Already, 10 locomotives have been delivered, six of them being class 34D’s that NRZ is used to.
The locomotives have already been deployed mainly in the Midlands province where they are moving chrome to Chicualacuala, Mozambique.
Some of them are being used by chrome miner, Zimasco.
Spurred by the locomotives, NRZ moved 771 000 tonnes of freight in the first four months of this year compared to 679 000 tonnes in the comparative period.
DIDG plans to capacitate rail value chain
Mr Chimhandamba said DIDG/ Transnet continues to add interventions through the interim solution to ensure NRZ increases its ability to service its growing demand.
Beyond the US$400 million capital investment, DIDG plans to issue a prescribed asset note to raise about US$100 million to capacitate companies in the NRZ value chain which used to supply key inputs such as concrete sleepers and ballast.
The US$100 million will be raised in two tranches of US$50 million.
Imara Capital has been appointed as the transaction advisor.
Said Mr Chimhandamba: “DIDG’s planned prescribed asset note which will start with a US$50 million issuance has been in some media circles confused with the NRZ $400 million funding plan.
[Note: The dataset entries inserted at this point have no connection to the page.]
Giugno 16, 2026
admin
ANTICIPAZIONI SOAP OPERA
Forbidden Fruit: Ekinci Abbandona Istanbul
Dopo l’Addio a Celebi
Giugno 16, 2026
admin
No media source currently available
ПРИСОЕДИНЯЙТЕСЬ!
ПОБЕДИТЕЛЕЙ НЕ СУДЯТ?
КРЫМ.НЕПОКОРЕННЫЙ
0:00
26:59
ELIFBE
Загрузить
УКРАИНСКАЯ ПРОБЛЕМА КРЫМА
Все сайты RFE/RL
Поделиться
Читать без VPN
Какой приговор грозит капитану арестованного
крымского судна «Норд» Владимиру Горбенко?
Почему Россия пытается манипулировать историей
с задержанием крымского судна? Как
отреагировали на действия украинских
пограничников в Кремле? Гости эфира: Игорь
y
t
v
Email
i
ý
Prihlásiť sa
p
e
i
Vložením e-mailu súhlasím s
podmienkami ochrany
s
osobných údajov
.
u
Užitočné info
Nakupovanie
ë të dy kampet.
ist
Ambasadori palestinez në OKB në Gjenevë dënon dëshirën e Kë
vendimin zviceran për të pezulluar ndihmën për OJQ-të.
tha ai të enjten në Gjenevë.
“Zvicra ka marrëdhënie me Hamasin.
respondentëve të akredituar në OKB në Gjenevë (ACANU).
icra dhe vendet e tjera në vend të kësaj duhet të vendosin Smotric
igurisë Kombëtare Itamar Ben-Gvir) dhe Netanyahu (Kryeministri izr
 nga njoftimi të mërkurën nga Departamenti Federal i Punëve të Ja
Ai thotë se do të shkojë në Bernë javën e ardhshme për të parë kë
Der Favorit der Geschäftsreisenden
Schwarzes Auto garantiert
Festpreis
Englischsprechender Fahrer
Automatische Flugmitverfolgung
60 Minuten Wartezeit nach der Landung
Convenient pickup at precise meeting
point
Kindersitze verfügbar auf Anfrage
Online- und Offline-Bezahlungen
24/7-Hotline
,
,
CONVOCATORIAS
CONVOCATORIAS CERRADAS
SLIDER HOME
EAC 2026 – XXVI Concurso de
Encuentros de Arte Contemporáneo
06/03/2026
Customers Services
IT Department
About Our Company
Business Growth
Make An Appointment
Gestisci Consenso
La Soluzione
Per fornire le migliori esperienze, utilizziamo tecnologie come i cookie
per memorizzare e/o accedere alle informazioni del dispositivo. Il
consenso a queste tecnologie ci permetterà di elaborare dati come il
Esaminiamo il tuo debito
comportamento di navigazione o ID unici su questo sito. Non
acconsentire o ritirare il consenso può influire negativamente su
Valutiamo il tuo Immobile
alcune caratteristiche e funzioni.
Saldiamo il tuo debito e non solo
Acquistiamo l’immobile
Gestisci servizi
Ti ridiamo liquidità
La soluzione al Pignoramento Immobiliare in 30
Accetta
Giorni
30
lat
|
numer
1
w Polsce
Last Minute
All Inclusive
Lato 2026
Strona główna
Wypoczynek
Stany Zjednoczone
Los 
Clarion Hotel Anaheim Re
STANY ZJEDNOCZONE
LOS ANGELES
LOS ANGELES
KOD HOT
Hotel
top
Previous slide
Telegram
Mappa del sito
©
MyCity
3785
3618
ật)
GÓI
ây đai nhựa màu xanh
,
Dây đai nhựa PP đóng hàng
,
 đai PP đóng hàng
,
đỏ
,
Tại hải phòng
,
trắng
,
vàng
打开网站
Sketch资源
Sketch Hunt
“That prescribed asset note is not for NRZ but it’s to be used to fund companies that used to supply critical inputs into NRZ such as concrete rail sleepers, ballast and concrete aggregates, heavy engineering workshops for refurbishing and maintaining rolling stock, rehabilitation and maintenance of private rail links and spurs, among others.
“So we are saying further to the US$400 million for NRZ, DIDG is rolling out initiatives such as the prescribed asset note to allow for local financial institutions to participate in the broad infrastructure program aimed at re-starting some of the mothballed value chain industries.”
The move is aimed at minimising the risk of increasing the national foreign currency debt exposure, providing a good mix of local bank participation in infrastructure related projects and create the much needed jobs as championed by President Mnangagwa.
The value chain industries that support or service NRZ are not covered by the US$400 million capital, hence the prescribed asset note for them.
DIDG believes it is prudent to fund such firms to minimise burden on the national foreign debt exposure.
Imara CEO Mr Mark Tunmer believes there is appetite for quality prescribed asset paper among the pension and insurance funds.
Recently, Imara worked on a US$10 million prescribed asset note which was over-subscribed.
“Our understanding is that the industry is still below the legislated PA requirements, meaning there is scope for further issuance. “Furthermore, existing PA instruments mature from time to time, and so need replacing with new paper. We cannot comment at this early juncture on who will consider the investment, but our approach is to market it to all institutions locally, including the banking sector, and to also consider involvement from foreign funders,” said Mr Tunmer.
He reckons at US$50 million, this would be the largest single debt raise in the local market for a considerable time and Imara and DIDG will refine the capital raise strategy with that factor in mind.